ASIC’s Facilitative Approach

Recognising the difficulties faced by financial services providers and consistent with other major policy reforms, ASIC has published a Media Release outlining that it will take a practical and measured approach to administering the law as it now stands following the disallowance of the Streamlining Regulations.

ASIC intends to work with financial service providers and adopt a facilitative approach until 1 July 2015. Financial services providers should carefully consider their processes and procedures to identify any potential issues, and engage in early discussions with ASIC.

More uncertainties ahead

After his successful effort with crossbench colleagues to remove the Streamlining Regulations, the independent senator Nick Xenophon said on the ABC’s Lateline program, that there was scope for compromise on the Government’s controversial financial planning regulations. That seems to indicate potentially more changes in the near future.

What were the Streamlining Regulations all about?

The Streamlining Regulations were initially introduced to resolve concerns surrounding the practical operation of the FOFA provisions and to reduce what the Government considered to be burdensome compliance costs that provided minimal benefit to consumers. With the Streamlining Regulations now no longer applying, financial services providers relying on the disallowed regulations may potentially be in breach of their legal obligations.

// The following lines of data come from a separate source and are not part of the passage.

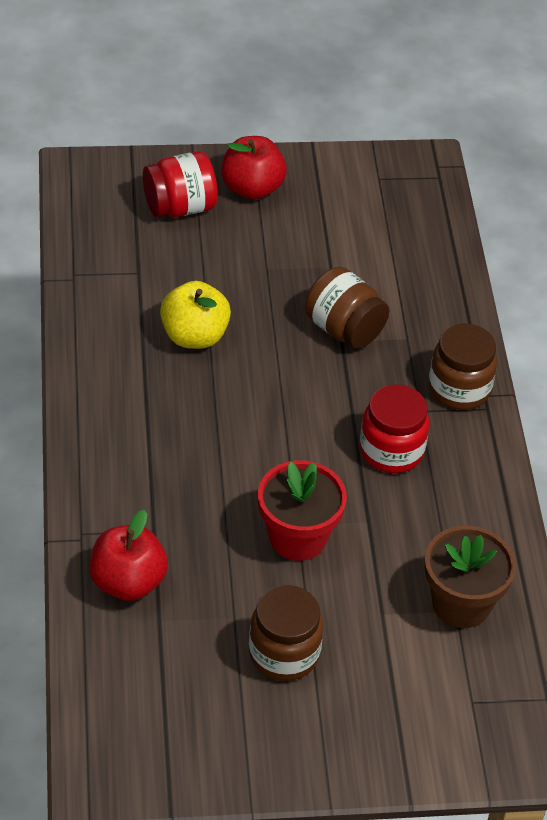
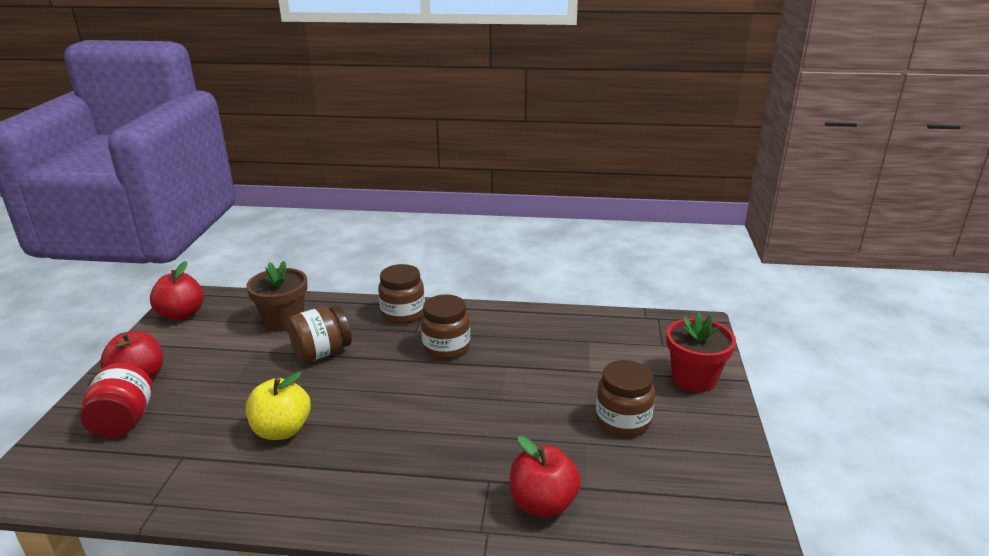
camera: 75 degrees left, 20 degrees down
red flower pot [258,460,347,561] -> red flower pot moved to [667,312,736,392]
red jar [360,385,429,473] -> brown jar [421,294,470,359]
brown flower pot [424,526,516,628] -> brown flower pot moved to [246,261,308,332]
none -> red apple [150,261,204,320]

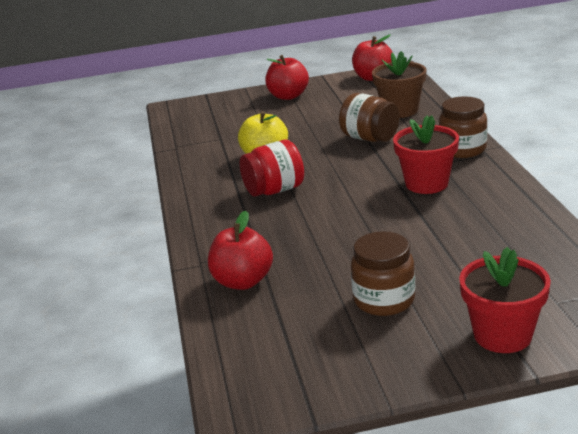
camera: 75 degrees right, 0 degrees up
red jar [80,363,152,438] -> red jar moved to [240,140,304,197]
brown jar [421,294,470,359] -> red flower pot [393,115,459,194]

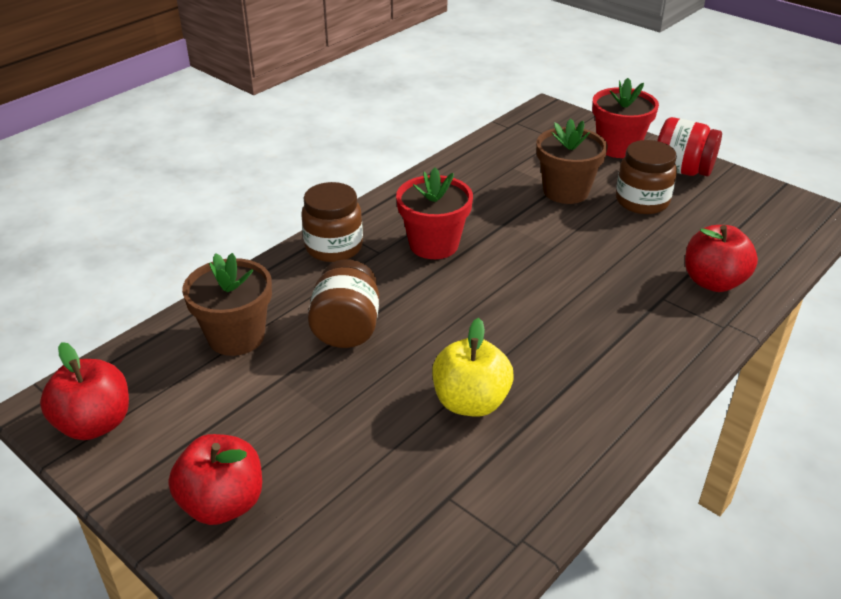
camera: 130 degrees left, 10 degrees up
red jar [240,140,304,197] -> red jar moved to [657,117,722,176]
none -> brown flower pot [536,118,608,204]

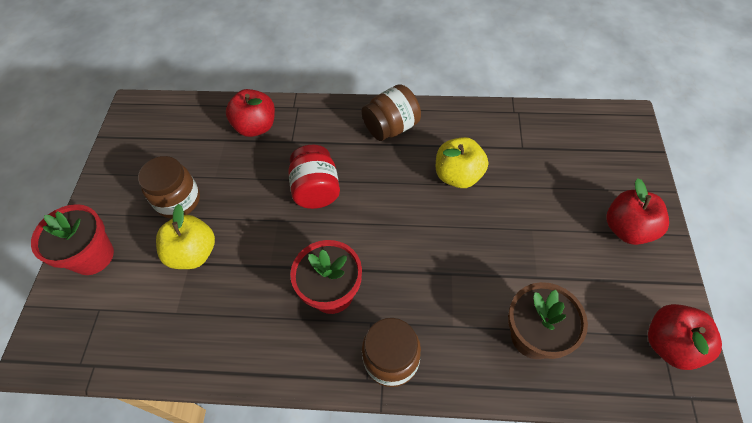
camera: 125 degrees left, 20 degrees up
brown jar [308,259,379,348] -> brown jar moved to [362,84,421,141]
brown flower pot [536,118,608,204] -> yellow apple [156,204,215,269]
red jar [657,117,722,176] -> red jar moved to [288,145,340,209]

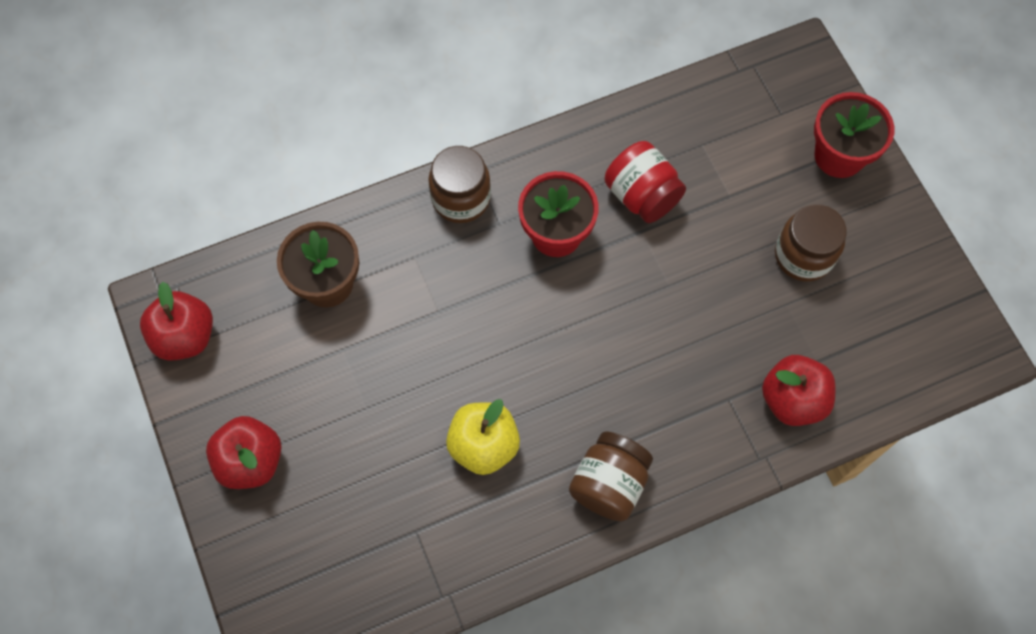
camera: 150 degrees right, 10 degrees up
yellow apple [156,204,215,269] -> none
red jar [288,145,340,209] -> red jar moved to [605,141,686,223]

In particular, the disallowance means that financial services providers must satisfy, amongst others, the following obligations:

  • Opt-in’ requirement for clients to renew their ongoing fee arrangement with advisers every two years;
  • Annual fee disclosure statement to be sent to all retail clients, including those with ongoing fee arrangements entered into pre-1 July 2013;
  • Catch-allbest interests duty of providers to have regard to the best interests of a client given their relevant circumstances; and
  • Conflicted remuneration provisions applicable to certain general advice, performance bonuses, execution-only services, and others.